Marginal Cost of Funds based Lending Rate (MCLR) is a new lending rate introduce by Reserve Bank of India (RBI) which is to be implemented by 01-04-2016.
MCLR will be the internal bench mark rate of the bank along with existing lending rate system i.e. Base Rate from the Banking Industry. The sole reason the introducing the MCLR i.e. Marginal cost of funds based lending system is to make banks pass on policy rate cut benefits to borrowers. MCLR will now linked directly with RBI interest rate moves.
What are the Core Benefit of Introducing MCLR ?
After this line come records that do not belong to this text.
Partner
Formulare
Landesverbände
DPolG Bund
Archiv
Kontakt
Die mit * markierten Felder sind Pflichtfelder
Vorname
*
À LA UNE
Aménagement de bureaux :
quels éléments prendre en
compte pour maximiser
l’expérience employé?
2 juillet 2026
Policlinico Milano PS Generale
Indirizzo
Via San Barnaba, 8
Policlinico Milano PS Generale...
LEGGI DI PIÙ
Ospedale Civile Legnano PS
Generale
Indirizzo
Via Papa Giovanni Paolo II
The major benefit of introducing MCLR are :
- Existing Floating lending rates of the bank will be more responsive to its policy rate cuts like CRR, Repo or reverse repo.
- MCLR norms will improve policy transmission for new borrowings.
- Existing borrowers will have the option to switch to MCLR when it is introduced.
Highlights of MCLR
Major point related to MCLR are :
- Marginal Cost of Funds based Lending Rate (MCLR) will be the internal benchmark for All rupee loans sanctioned and credit limits renewed w.e.f. April 1, 2016
- The MCLR will be a tenor linked internal benchmark lending rate with Spread component for calculating the actual lending rate.
- Banks will review and publish their MCLR of different maturities every month on a pre-announced date.
- Banks may specify interest reset dates on their floating rate loans. They will have the option to offer loans with reset dates linked either to the date of sanction of the loan/credit limits or to the date of review of MCLR.
- The periodicity of reset shall be one year or lower.
- The MCLR prevailing on the day the loan is sanctioned will be applicable till the next reset date, irrespective of the changes in the benchmark during the interim period.
- Existing loans and credit limits linked to the Base Rate may continue till repayment or renewal, as the case may be.
- Existing borrowers will also have the option to move to the Marginal Cost of Funds based Lending Rate (MCLR) linked loan at mutually acceptable terms.
- Banks will continue to review and publish Base Rate.
How To Calculate the MCLR ?
Th process of calculating the MCLR is little complex.Banks followed diverse methodologies for computing the minimum rate at which they could lend i.e. the base rate.
MCLR will be calculated after factoring in banks’ various other cost like
marginal cost of funds which is largely, the interest at which banks borrow money
Return on equity which is a measure of banks’ profitability
Negative carry on account of cash reserve ratio – the cost that banks incur on account of keeping reserves with the RBI
Operating costs and tenure premium – longer the loan term, higher the interest/premium
MCLR = Actual Lending Rate + Spread (Considering their business strategy and credit risk of the borrower, among other parameters.)
Note : Banks can review MCLR once a quarter till March 2017, after which they will have to publish on a monthly basis.
Banks also have to specify the interest reset dates on their floating rate loans with reset dates where gap between two reset dates cannot be longer than a year.